The regional development agency in my area is playing a part, with its share of the Government's £30 million, in trying out some things. I understand that it is heavily involved in the backbone network that the Government are putting in place and is undertaking some rural pilots. It says that it believesit is a bit of a throwaway line in its memorandumthat satellite services are a practical alternative for most small and medium-sized enterprises. I am not convinced that that is so.

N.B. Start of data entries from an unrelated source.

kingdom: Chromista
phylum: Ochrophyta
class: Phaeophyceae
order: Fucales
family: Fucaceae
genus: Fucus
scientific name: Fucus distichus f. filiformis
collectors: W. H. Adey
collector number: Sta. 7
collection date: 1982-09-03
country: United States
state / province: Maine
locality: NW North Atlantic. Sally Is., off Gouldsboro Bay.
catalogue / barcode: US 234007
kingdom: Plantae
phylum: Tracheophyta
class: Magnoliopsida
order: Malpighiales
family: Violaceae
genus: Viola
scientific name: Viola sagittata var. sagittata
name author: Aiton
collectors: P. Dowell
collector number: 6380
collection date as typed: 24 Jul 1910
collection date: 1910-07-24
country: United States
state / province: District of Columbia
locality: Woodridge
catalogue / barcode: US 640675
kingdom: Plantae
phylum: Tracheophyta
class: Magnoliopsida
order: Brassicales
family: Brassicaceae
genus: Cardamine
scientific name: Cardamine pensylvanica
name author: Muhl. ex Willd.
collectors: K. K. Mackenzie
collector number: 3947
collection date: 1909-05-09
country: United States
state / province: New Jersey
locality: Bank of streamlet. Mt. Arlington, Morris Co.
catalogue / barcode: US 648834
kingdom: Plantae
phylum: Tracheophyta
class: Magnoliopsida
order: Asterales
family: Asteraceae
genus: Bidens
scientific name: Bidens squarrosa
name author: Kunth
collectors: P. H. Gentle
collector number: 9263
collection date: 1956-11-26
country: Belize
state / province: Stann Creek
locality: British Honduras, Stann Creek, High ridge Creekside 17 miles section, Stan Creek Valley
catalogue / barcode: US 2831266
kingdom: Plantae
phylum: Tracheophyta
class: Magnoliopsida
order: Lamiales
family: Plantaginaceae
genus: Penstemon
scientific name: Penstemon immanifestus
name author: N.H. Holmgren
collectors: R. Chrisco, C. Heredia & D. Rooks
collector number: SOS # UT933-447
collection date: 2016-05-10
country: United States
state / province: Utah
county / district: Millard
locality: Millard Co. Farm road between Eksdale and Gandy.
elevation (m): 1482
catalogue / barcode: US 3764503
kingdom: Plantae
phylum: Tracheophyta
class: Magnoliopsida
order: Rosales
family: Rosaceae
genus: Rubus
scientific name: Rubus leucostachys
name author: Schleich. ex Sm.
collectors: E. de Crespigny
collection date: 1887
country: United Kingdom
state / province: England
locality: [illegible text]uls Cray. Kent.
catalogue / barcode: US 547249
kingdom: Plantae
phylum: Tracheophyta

I have rather more questions than solutions, but the problems to which I have referred are important to several businesses in my constituency. I think that that situation will be replicated throughout much of the country, and in geographical terms, most of it. There are many rural constituencies like mine in which there are villages and businesses that will never, realistically, have access to BT's cable broadband service, without either some Government intervention, some ability to hook up to the Government's own network, or some alternative technology.
I read carefully the report of the Minister's speech in a Westminster Hall debate a couple of months ago, or whenever. I did not feel from that that this issue was really addressed. I realise that there are many other issues that must be higher up the Government's list of priorities with which they must deal. However, the issue before us is important to many of us. I think that any Member representing a rural constituency would say to the Minister that it is coming pretty high up in the issues
that are raised in their postbag. We are receiving many letters and other forms of communication about it. People feel upset and angry. They feel that their problem is not understood. I am sure that the Government understand the issues, but I look forward to the Minister telling me how he thinks that the Government can help to solve the problem, or whether he thinks that market forces can solve it.